Mohd. Wahed barely slept on the night of November 2. The 32-year-old poultry transporter kept staring at the strings of balloons, candles and platters set out for 100-odd guests in his modest Kishanbagh home in Hyderabad, imagining the moment he would finally hold his 40-day-old daughter for the first time. By dawn, his wait was almost over: his wife Saleha Begum (20), her father Mohd. Khalid (43) and baby Zaheera Fatima were already on their way from her parents’ house in Tandur, roughly 120 kilometres away. The house and Wahed were ready for their welcome. But the bus bringing them home never arrived.
Around 7.10 a.m., on the Mirjaguda stretch of National Highway 163, the Telangana State Road Transport Corporation (TGSRTC) bus collided head-on with a gravel-laden lorry. The impact crushed the front of the vehicle, splitting open the 44-seater and burying it under tonnes of gravel. Nineteen people were killed instantly.
Rescue workers found Saleha, a homemaker, in the mangled wreckage, her arms wrapped around her daughter. Their bodies and that of her father were taken to the Community Health Centre (CHC), colloquially known as Government Area Hospital, about six kilometres away.

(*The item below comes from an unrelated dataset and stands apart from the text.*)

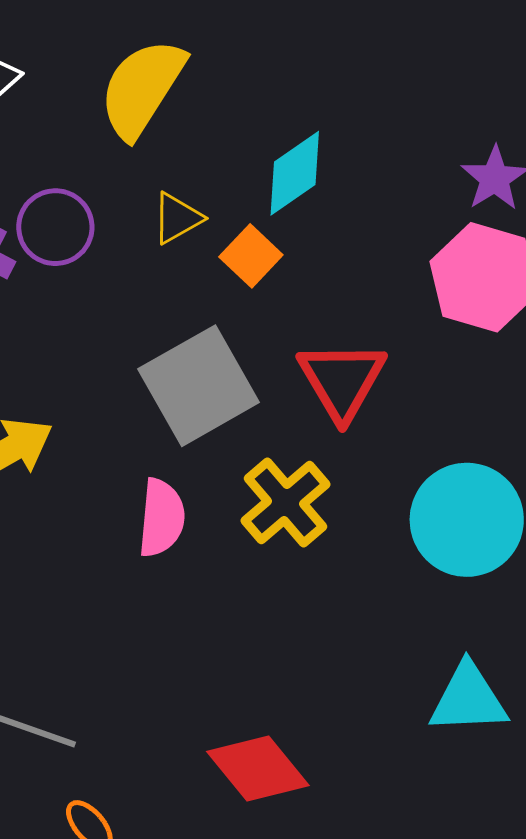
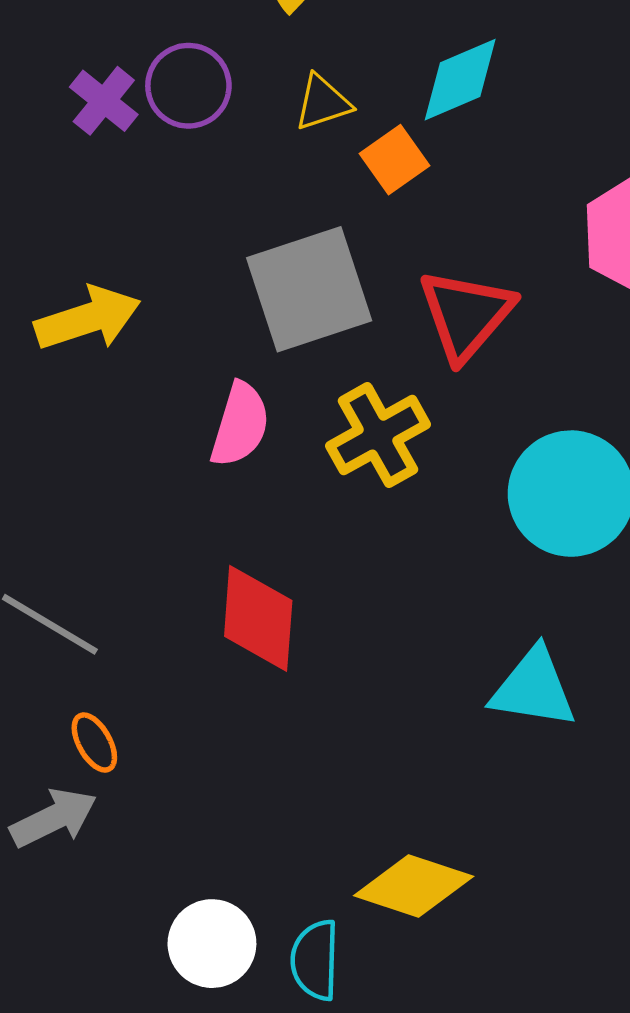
red diamond: (258, 768) -> (258, 618), moved, turned 32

“This was the baby’s first journey home,” says Wahed’s brother, Waseem. “Saleha went to her mother’s place after delivery, as is our custom. The cradle ceremony was set for November 5. Wahed had spent a lot on decorations, jewellery and food. He hadn’t even seen his daughter since she was born. He is inconsolable.”
Saleha’s father worked in transport and packaging, the only earning member of his family in Tandur, a town in Vikarabad district.
The crash site at Mirjaguda still bears the marks of that morning with sand poured hastily over blood stains, long dark skid marks etched across the asphalt, shards of glass and jagged pieces of metal half-buried in the dust.